Return every record verbatim.
____ DATA FOR THIS TASK
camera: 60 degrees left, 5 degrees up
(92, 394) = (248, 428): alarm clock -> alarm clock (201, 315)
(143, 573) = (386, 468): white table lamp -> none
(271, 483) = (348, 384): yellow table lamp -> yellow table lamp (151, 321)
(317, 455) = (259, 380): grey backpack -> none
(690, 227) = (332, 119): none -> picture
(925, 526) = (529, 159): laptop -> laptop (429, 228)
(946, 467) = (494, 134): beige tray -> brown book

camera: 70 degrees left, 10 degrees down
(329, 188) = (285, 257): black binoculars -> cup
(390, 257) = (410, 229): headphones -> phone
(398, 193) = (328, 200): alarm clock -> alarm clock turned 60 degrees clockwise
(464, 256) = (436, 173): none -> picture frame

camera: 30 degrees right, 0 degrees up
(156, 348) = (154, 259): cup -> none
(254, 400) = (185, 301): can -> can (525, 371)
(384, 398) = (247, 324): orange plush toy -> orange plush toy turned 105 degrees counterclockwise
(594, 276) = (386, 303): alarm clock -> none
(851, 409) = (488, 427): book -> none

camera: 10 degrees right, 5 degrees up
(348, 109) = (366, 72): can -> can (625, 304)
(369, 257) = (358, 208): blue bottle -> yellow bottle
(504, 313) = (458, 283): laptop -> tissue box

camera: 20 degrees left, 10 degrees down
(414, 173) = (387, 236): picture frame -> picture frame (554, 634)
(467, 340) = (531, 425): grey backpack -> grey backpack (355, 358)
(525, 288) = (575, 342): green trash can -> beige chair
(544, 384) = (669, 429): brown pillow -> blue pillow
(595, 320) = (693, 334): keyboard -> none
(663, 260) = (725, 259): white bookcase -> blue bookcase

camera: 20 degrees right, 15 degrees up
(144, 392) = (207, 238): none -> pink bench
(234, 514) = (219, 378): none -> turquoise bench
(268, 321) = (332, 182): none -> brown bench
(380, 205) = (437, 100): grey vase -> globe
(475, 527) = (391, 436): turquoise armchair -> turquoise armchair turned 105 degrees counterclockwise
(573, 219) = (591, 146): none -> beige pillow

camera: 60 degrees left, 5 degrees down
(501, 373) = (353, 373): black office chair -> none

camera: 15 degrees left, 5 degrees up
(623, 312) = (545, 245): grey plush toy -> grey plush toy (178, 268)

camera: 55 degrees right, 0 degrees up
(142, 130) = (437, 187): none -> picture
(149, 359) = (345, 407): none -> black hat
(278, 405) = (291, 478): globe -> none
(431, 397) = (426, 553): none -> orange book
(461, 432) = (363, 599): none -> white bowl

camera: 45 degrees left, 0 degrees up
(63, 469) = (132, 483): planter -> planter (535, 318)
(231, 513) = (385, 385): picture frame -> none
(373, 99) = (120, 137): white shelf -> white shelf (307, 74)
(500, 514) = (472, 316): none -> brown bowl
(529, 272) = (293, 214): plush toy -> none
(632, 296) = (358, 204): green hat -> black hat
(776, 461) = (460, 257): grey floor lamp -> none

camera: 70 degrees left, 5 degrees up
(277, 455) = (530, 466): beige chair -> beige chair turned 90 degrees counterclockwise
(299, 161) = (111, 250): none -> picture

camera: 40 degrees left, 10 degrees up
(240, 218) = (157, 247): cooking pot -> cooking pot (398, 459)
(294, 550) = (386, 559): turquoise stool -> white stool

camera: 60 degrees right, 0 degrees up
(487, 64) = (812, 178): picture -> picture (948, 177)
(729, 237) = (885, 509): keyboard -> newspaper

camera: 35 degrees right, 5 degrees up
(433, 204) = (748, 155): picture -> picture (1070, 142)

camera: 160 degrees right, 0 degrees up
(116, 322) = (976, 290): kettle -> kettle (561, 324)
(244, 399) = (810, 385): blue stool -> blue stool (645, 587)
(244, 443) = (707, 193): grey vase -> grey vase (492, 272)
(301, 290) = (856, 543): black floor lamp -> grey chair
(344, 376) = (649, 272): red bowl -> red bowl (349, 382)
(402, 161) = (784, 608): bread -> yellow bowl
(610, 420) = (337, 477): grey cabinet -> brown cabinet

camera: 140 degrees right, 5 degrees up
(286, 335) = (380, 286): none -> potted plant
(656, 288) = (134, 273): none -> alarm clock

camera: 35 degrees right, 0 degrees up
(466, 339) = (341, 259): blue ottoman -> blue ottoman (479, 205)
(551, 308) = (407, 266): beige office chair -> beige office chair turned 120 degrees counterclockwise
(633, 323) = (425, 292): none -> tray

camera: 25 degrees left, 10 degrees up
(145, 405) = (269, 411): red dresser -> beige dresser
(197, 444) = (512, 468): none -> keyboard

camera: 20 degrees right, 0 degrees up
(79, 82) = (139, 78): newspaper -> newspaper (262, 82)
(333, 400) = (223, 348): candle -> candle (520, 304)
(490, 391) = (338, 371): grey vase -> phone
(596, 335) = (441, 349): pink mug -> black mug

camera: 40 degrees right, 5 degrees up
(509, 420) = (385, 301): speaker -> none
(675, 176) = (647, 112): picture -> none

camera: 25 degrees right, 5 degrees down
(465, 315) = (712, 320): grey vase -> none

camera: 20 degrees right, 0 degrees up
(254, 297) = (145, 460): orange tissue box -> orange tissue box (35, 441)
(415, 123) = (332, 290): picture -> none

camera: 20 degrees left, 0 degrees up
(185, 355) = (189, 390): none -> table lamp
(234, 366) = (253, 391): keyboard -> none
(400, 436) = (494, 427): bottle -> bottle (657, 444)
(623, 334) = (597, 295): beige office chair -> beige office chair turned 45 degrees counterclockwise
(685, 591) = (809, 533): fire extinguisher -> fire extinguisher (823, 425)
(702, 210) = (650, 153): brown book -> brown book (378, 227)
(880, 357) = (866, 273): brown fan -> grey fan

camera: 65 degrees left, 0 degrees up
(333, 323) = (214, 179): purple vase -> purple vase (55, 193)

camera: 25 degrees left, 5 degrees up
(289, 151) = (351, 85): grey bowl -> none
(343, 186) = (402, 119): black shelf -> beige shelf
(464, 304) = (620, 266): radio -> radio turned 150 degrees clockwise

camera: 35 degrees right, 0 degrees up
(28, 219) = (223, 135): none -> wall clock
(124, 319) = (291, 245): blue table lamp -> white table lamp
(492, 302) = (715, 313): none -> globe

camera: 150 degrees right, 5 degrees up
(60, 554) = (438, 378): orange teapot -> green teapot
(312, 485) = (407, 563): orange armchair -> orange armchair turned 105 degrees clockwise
________
__SOLUTION TO THIS TASK__.
camera: 60 degrees left, 5 degrees up
(92, 394) = (248, 428): alarm clock -> alarm clock (201, 315)
(143, 573) = (386, 468): white table lamp -> none
(271, 483) = (348, 384): yellow table lamp -> yellow table lamp (151, 321)
(317, 455) = (259, 380): grey backpack -> none
(690, 227) = (332, 119): none -> picture
(925, 526) = (529, 159): laptop -> laptop (429, 228)
(946, 467) = (494, 134): beige tray -> brown book

camera: 70 degrees left, 10 degrees down
(329, 188) = (285, 257): black binoculars -> cup
(390, 257) = (410, 229): headphones -> phone
(398, 193) = (328, 200): alarm clock -> alarm clock turned 60 degrees clockwise
(464, 256) = (436, 173): none -> picture frame

camera: 30 degrees right, 0 degrees up
(156, 348) = (154, 259): cup -> none
(254, 400) = (185, 301): can -> can (525, 371)
(384, 398) = (247, 324): orange plush toy -> orange plush toy turned 105 degrees counterclockwise
(594, 276) = (386, 303): alarm clock -> none
(851, 409) = (488, 427): book -> none

camera: 10 degrees right, 5 degrees up
(348, 109) = (366, 72): can -> can (625, 304)
(369, 257) = (358, 208): blue bottle -> yellow bottle
(504, 313) = (458, 283): laptop -> tissue box

camera: 20 degrees left, 10 degrees down
(414, 173) = (387, 236): picture frame -> picture frame (554, 634)
(467, 340) = (531, 425): grey backpack -> grey backpack (355, 358)
(525, 288) = (575, 342): green trash can -> beige chair
(544, 384) = (669, 429): brown pillow -> blue pillow
(595, 320) = (693, 334): keyboard -> none
(663, 260) = (725, 259): white bookcase -> blue bookcase

camera: 20 degrees right, 15 degrees up
(144, 392) = (207, 238): none -> pink bench
(234, 514) = (219, 378): none -> turquoise bench
(268, 321) = (332, 182): none -> brown bench
(380, 205) = (437, 100): grey vase -> globe
(475, 527) = (391, 436): turquoise armchair -> turquoise armchair turned 105 degrees counterclockwise
(573, 219) = (591, 146): none -> beige pillow

camera: 60 degrees left, 5 degrees down
(501, 373) = (353, 373): black office chair -> none

camera: 15 degrees left, 5 degrees up
(623, 312) = (545, 245): grey plush toy -> grey plush toy (178, 268)

camera: 55 degrees right, 0 degrees up
(142, 130) = (437, 187): none -> picture
(149, 359) = (345, 407): none -> black hat
(278, 405) = (291, 478): globe -> none
(431, 397) = (426, 553): none -> orange book
(461, 432) = (363, 599): none -> white bowl

camera: 45 degrees left, 0 degrees up
(63, 469) = (132, 483): planter -> planter (535, 318)
(231, 513) = (385, 385): picture frame -> none
(373, 99) = (120, 137): white shelf -> white shelf (307, 74)
(500, 514) = (472, 316): none -> brown bowl
(529, 272) = (293, 214): plush toy -> none
(632, 296) = (358, 204): green hat -> black hat
(776, 461) = (460, 257): grey floor lamp -> none

camera: 70 degrees left, 5 degrees up
(277, 455) = (530, 466): beige chair -> beige chair turned 90 degrees counterclockwise
(299, 161) = (111, 250): none -> picture

camera: 40 degrees left, 10 degrees up
(240, 218) = (157, 247): cooking pot -> cooking pot (398, 459)
(294, 550) = (386, 559): turquoise stool -> white stool

camera: 60 degrees right, 0 degrees up
(487, 64) = (812, 178): picture -> picture (948, 177)
(729, 237) = (885, 509): keyboard -> newspaper

camera: 35 degrees right, 5 degrees up
(433, 204) = (748, 155): picture -> picture (1070, 142)

camera: 160 degrees right, 0 degrees up
(116, 322) = (976, 290): kettle -> kettle (561, 324)
(244, 399) = (810, 385): blue stool -> blue stool (645, 587)
(244, 443) = (707, 193): grey vase -> grey vase (492, 272)
(301, 290) = (856, 543): black floor lamp -> grey chair
(344, 376) = (649, 272): red bowl -> red bowl (349, 382)
(402, 161) = (784, 608): bread -> yellow bowl
(610, 420) = (337, 477): grey cabinet -> brown cabinet

camera: 140 degrees right, 5 degrees up
(286, 335) = (380, 286): none -> potted plant
(656, 288) = (134, 273): none -> alarm clock

camera: 35 degrees right, 0 degrees up
(466, 339) = (341, 259): blue ottoman -> blue ottoman (479, 205)
(551, 308) = (407, 266): beige office chair -> beige office chair turned 120 degrees counterclockwise
(633, 323) = (425, 292): none -> tray

camera: 25 degrees left, 10 degrees up
(145, 405) = (269, 411): red dresser -> beige dresser
(197, 444) = (512, 468): none -> keyboard

camera: 20 degrees right, 0 degrees up
(79, 82) = (139, 78): newspaper -> newspaper (262, 82)
(333, 400) = (223, 348): candle -> candle (520, 304)
(490, 391) = (338, 371): grey vase -> phone
(596, 335) = (441, 349): pink mug -> black mug

camera: 40 degrees right, 5 degrees up
(509, 420) = (385, 301): speaker -> none
(675, 176) = (647, 112): picture -> none

camera: 25 degrees right, 5 degrees down
(465, 315) = (712, 320): grey vase -> none

camera: 20 degrees right, 0 degrees up
(254, 297) = (145, 460): orange tissue box -> orange tissue box (35, 441)
(415, 123) = (332, 290): picture -> none

camera: 20 degrees left, 0 degrees up
(185, 355) = (189, 390): none -> table lamp
(234, 366) = (253, 391): keyboard -> none
(400, 436) = (494, 427): bottle -> bottle (657, 444)
(623, 334) = (597, 295): beige office chair -> beige office chair turned 45 degrees counterclockwise
(685, 591) = (809, 533): fire extinguisher -> fire extinguisher (823, 425)
(702, 210) = (650, 153): brown book -> brown book (378, 227)
(880, 357) = (866, 273): brown fan -> grey fan

camera: 65 degrees left, 0 degrees up
(333, 323) = (214, 179): purple vase -> purple vase (55, 193)

camera: 25 degrees left, 5 degrees up
(289, 151) = (351, 85): grey bowl -> none
(343, 186) = (402, 119): black shelf -> beige shelf
(464, 304) = (620, 266): radio -> radio turned 150 degrees clockwise

camera: 35 degrees right, 0 degrees up
(28, 219) = (223, 135): none -> wall clock
(124, 319) = (291, 245): blue table lamp -> white table lamp
(492, 302) = (715, 313): none -> globe

camera: 150 degrees right, 5 degrees up
(60, 554) = (438, 378): orange teapot -> green teapot
(312, 485) = (407, 563): orange armchair -> orange armchair turned 105 degrees clockwise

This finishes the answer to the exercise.